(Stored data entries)

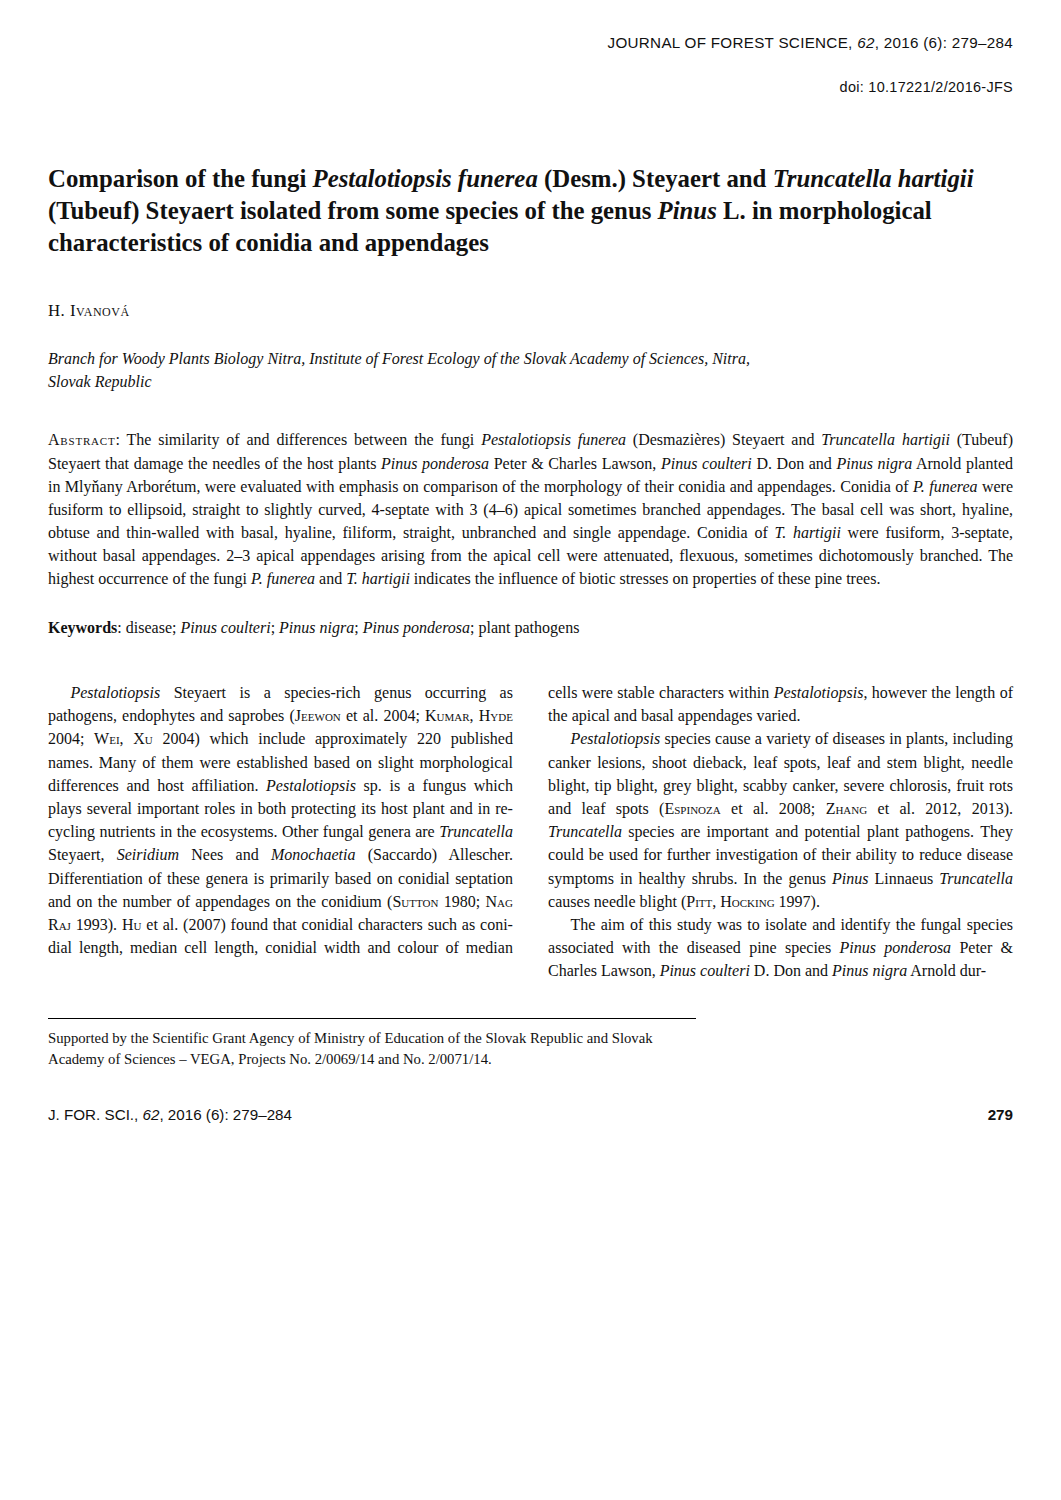JOURNAL OF FOREST SCIENCE, 62, 2016 (6): 279–284 doi: 10.17221/2/2016-JFS
Comparison of the fungi Pestalotiopsis funerea (Desm.) Steyaert and Truncatella hartigii (Tubeuf) Steyaert isolated from some species of the genus Pinus L. in morphological characteristics of conidia and appendages
H. Ivanová
Branch for Woody Plants Biology Nitra, Institute of Forest Ecology of the Slovak Academy of Sciences, Nitra, Slovak Republic
Abstract: The similarity of and differences between the fungi Pestalotiopsis funerea (Desmazières) Steyaert and Truncatella hartigii (Tubeuf) Steyaert that damage the needles of the host plants Pinus ponderosa Peter & Charles Lawson, Pinus coulteri D. Don and Pinus nigra Arnold planted in Mlyňany Arborétum, were evaluated with emphasis on comparison of the morphology of their conidia and appendages. Conidia of P. funerea were fusiform to ellipsoid, straight to slightly curved, 4-septate with 3 (4–6) apical sometimes branched appendages. The basal cell was short, hyaline, obtuse and thin-walled with basal, hyaline, filiform, straight, unbranched and single appendage. Conidia of T. hartigii were fusiform, 3-septate, without basal appendages. 2–3 apical appendages arising from the apical cell were attenuated, flexuous, sometimes dichotomously branched. The highest occurrence of the fungi P. funerea and T. hartigii indicates the influence of biotic stresses on properties of these pine trees.
Keywords: disease; Pinus coulteri; Pinus nigra; Pinus ponderosa; plant pathogens
Pestalotiopsis Steyaert is a species-rich genus occurring as pathogens, endophytes and saprobes (Jeewon et al. 2004; Kumar, Hyde 2004; Wei, Xu 2004) which include approximately 220 published names. Many of them were established based on slight morphological differences and host affiliation. Pestalotiopsis sp. is a fungus which plays several important roles in both protecting its host plant and in recycling nutrients in the ecosystems. Other fungal genera are Truncatella Steyaert, Seiridium Nees and Monochaetia (Saccardo) Allescher. Differentiation of these genera is primarily based on conidial septation and on the number of appendages on the conidium (Sutton 1980; Nag Raj 1993). Hu et al. (2007) found that conidial characters such as conidial length, median cell length, conidial width and colour of median cells were stable characters within Pestalotiopsis, however the length of the apical and basal appendages varied.
Pestalotiopsis species cause a variety of diseases in plants, including canker lesions, shoot dieback, leaf spots, leaf and stem blight, needle blight, tip blight, grey blight, scabby canker, severe chlorosis, fruit rots and leaf spots (Espinoza et al. 2008; Zhang et al. 2012, 2013). Truncatella species are important and potential plant pathogens. They could be used for further investigation of their ability to reduce disease symptoms in healthy shrubs. In the genus Pinus Linnaeus Truncatella causes needle blight (Pitt, Hocking 1997).
The aim of this study was to isolate and identify the fungal species associated with the diseased pine species Pinus ponderosa Peter & Charles Lawson, Pinus coulteri D. Don and Pinus nigra Arnold dur-
Supported by the Scientific Grant Agency of Ministry of Education of the Slovak Republic and Slovak Academy of Sciences – VEGA, Projects No. 2/0069/14 and No. 2/0071/14.
J. FOR. SCI., 62, 2016 (6): 279–284 279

PROBLEM DESCRIPTION: From the data above, output only the lines between the line containing "Pestalotiopsis species cause" and the line containing "The aim of this", inclusive, exactly as written.

REPLY:
Pestalotiopsis species cause a variety of diseases in plants, including canker lesions, shoot dieback, leaf spots, leaf and stem blight, needle blight, tip blight, grey blight, scabby canker, severe chlorosis, fruit rots and leaf spots (Espinoza et al. 2008; Zhang et al. 2012, 2013). Truncatella species are important and potential plant pathogens. They could be used for further investigation of their ability to reduce disease symptoms in healthy shrubs. In the genus Pinus Linnaeus Truncatella causes needle blight (Pitt, Hocking 1997).
The aim of this study was to isolate and identify the fungal species associated with the diseased pine species Pinus ponderosa Peter & Charles Lawson, Pinus coulteri D. Don and Pinus nigra Arnold dur-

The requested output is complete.